Segment Start: Extracted text

The slow product ramp

by @swizecteller | 457 words | 🐣 | 116πŸ’Œ

Swizec Teller

Current day streak: 0🐣
Total posts: 116πŸ’Œ
Total words: 32303 (129 pages πŸ“„)

Some fun stats from product sidehustle land πŸ‘‡

Since March 2015

2695 hours

1.8 hrs/day average

3-ish products

~2800 sales

$139,208 revenue post fees

$81,767 expenses

$21/hour πŸ€”

This must be why most people share only the revenue numbers #open

Now the obvious question: Why would anyone do this?

Well for starters it's still better than a coding job back home. My first job building websites was for $7/hour.

That was in high school.

I eventually got better jobs, yes. Mostly thanks to moving into freelancing, being picky about clients, and choosing to work for foreign clients (primarily US startup land) whenever possible.

That got me to about $70,000/year. It was great. Lived like a king.

Median wage in Slovenia is around $25,000/year by the way. That was my environment.

So at about $70k I was making bank.

But I soon realized that selling your time doesn't scale. There's only so much time you can sell.

Segment End: Extracted text

Explore the material:
**1)** Decide whether each statement agrees with the post on the slow product ramp, answering yes or no and quoting the words that settle it: (a) The first job building websites paid $7 an hour. (b) Expenses were higher than revenue after fees. (c) The median wage in Slovenia is around $70,000 a year.
**2)** In the post on the slow product ramp, what is the average number of hours per day spent on the product side hustle?
The lines have no connection to the post on the slow product ramp.

Segment Start: Entries provided

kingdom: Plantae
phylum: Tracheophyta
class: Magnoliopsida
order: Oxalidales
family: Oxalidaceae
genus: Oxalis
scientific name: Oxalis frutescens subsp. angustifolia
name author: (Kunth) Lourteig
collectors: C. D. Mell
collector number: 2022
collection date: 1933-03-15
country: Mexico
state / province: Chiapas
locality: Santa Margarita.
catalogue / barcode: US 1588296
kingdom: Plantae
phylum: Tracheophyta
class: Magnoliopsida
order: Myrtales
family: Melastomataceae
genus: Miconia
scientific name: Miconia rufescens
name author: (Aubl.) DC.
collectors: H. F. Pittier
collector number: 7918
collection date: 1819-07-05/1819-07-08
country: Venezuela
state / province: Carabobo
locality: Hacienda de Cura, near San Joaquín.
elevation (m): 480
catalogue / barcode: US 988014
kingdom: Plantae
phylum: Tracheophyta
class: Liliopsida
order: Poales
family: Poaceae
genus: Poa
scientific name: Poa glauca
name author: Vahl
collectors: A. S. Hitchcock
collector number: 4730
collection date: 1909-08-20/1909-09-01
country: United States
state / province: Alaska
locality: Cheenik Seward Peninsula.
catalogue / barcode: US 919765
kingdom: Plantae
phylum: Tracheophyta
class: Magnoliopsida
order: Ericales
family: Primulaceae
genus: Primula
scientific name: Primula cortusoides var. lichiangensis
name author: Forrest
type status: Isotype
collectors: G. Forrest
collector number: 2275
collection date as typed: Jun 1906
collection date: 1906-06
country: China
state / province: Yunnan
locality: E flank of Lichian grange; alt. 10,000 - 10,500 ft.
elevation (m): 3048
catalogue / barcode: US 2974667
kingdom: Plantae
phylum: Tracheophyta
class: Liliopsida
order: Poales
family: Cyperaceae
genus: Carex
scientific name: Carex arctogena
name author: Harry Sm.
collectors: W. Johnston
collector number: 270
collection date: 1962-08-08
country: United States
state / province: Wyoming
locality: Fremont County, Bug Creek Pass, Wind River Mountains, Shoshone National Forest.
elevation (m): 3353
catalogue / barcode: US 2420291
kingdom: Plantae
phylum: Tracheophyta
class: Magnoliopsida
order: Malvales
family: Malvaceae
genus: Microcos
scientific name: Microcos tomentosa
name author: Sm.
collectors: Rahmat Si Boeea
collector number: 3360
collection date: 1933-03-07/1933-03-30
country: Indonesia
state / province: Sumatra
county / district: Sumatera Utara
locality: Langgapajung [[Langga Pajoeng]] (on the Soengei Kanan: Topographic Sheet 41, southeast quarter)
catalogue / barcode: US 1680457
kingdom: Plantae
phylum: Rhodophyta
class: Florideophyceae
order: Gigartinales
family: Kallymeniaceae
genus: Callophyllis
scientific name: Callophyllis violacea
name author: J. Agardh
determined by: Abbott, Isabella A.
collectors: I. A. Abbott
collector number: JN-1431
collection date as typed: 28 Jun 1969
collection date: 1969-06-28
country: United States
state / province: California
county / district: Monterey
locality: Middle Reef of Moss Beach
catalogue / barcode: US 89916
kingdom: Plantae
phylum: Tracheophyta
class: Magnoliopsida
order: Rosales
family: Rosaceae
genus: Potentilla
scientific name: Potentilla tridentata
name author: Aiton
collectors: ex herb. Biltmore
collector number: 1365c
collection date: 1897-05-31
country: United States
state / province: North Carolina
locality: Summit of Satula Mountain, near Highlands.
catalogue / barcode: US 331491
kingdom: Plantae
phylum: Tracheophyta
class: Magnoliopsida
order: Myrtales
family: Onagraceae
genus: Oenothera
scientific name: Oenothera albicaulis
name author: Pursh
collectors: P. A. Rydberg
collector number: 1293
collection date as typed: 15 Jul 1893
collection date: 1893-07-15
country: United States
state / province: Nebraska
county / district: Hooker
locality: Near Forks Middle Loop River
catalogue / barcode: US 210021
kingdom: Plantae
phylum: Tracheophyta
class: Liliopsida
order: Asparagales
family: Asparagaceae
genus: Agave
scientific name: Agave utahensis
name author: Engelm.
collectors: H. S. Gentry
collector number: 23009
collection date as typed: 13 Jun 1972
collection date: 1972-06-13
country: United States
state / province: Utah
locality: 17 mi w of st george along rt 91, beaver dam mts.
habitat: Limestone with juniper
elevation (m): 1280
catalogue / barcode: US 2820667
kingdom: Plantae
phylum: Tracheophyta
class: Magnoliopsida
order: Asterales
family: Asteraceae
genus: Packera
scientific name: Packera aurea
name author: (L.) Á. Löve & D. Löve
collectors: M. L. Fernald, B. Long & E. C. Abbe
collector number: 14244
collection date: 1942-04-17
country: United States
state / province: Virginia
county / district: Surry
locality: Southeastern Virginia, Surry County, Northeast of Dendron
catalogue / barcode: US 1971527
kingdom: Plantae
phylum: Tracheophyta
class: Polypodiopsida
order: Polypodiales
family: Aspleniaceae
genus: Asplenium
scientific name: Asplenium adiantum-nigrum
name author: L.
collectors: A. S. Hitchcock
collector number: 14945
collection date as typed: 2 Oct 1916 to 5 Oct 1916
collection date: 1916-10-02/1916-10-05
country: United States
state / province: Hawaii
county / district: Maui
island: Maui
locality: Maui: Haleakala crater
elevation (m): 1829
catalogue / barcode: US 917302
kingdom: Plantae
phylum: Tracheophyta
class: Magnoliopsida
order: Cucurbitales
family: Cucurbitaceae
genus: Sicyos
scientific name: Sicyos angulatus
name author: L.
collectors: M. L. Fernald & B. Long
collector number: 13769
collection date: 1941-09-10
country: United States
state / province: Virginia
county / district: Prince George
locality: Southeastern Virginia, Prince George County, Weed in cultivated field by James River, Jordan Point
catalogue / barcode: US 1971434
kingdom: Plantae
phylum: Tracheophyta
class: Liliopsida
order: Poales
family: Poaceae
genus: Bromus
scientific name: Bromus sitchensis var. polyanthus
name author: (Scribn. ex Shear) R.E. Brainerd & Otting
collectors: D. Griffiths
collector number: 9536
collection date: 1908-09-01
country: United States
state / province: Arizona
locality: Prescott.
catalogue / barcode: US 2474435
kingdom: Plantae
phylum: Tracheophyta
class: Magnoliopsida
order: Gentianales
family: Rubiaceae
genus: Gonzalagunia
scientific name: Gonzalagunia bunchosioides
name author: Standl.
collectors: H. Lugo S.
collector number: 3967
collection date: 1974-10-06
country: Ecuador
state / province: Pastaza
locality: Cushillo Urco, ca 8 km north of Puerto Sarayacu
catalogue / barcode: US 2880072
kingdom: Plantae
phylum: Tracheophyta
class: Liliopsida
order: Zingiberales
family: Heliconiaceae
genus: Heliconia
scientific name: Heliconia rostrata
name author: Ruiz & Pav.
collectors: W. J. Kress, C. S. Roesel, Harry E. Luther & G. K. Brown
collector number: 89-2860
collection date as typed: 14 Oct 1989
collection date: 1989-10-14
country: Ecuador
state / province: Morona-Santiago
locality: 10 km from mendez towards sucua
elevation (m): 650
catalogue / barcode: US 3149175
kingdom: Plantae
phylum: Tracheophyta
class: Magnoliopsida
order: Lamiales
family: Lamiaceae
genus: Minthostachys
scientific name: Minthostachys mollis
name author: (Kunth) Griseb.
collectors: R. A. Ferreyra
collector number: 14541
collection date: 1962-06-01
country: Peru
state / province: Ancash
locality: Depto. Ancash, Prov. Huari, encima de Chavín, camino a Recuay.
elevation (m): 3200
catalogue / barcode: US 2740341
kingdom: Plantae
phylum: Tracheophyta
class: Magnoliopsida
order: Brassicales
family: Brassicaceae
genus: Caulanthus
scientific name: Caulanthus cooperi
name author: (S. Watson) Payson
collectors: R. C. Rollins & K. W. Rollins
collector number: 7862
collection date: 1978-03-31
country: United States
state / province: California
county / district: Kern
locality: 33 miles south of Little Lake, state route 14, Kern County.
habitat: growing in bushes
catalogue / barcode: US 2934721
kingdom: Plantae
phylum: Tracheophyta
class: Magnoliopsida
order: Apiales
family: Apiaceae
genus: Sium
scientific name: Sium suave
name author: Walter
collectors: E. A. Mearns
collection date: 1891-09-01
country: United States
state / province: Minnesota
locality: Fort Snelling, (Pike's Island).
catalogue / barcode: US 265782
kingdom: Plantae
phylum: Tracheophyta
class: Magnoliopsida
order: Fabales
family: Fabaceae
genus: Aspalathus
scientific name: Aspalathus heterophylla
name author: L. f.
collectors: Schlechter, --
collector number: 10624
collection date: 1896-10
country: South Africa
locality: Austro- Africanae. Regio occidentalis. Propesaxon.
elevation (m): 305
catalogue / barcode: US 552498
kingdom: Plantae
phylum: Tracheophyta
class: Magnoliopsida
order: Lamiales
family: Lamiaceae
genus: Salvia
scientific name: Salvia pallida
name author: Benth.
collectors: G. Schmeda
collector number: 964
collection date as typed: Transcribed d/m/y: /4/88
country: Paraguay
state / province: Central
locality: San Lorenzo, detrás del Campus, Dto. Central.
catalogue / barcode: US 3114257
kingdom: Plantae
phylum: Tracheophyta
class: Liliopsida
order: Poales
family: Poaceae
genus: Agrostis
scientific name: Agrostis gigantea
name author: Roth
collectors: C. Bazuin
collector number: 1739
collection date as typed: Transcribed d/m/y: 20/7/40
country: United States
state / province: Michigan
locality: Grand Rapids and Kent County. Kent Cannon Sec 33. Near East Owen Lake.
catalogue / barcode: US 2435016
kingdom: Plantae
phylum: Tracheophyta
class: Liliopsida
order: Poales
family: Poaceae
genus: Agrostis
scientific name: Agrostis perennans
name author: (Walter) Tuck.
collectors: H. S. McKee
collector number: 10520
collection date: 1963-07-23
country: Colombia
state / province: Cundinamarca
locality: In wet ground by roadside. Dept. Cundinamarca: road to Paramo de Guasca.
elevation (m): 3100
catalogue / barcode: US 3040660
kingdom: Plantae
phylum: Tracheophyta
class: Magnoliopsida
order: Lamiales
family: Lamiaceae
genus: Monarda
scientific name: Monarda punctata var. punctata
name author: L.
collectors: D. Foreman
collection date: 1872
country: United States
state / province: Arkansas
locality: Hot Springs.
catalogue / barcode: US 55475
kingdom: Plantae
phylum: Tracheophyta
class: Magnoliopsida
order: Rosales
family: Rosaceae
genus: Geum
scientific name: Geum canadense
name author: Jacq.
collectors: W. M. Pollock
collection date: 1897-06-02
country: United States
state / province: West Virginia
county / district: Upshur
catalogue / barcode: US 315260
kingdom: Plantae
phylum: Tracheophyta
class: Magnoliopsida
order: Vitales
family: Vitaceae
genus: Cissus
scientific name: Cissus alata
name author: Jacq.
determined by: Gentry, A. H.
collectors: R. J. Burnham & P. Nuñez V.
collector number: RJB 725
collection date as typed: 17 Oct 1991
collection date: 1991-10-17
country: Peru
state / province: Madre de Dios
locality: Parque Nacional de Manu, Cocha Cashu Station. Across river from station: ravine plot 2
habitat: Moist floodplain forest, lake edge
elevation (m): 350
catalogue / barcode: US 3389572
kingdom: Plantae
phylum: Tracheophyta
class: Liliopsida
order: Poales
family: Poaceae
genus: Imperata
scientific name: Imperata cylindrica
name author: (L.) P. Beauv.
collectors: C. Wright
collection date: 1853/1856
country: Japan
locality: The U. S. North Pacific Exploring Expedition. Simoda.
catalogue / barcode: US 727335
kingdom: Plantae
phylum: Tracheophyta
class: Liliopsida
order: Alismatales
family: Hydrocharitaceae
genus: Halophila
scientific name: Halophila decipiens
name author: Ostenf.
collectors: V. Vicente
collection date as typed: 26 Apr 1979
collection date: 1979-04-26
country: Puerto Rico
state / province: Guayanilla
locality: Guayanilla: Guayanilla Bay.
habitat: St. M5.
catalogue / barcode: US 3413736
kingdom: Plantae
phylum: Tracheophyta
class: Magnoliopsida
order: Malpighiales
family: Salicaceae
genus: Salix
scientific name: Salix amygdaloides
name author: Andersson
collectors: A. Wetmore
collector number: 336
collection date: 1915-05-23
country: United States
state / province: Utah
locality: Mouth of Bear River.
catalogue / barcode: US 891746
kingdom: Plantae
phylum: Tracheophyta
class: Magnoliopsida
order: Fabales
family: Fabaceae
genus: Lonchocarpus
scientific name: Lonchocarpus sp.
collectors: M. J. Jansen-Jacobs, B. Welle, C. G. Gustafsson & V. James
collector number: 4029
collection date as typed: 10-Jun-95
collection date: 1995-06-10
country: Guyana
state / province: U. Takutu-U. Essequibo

Segment End: Entries provided

Answer set:
**1)**
(a) Yes: "My first job building websites was for $7/hour."
(b) No: "$139,208 revenue post fees" and "$81,767 expenses."
(c) No: "Median wage in Slovenia is around $25,000/year by the way."

**2)** 1.8 hours per day.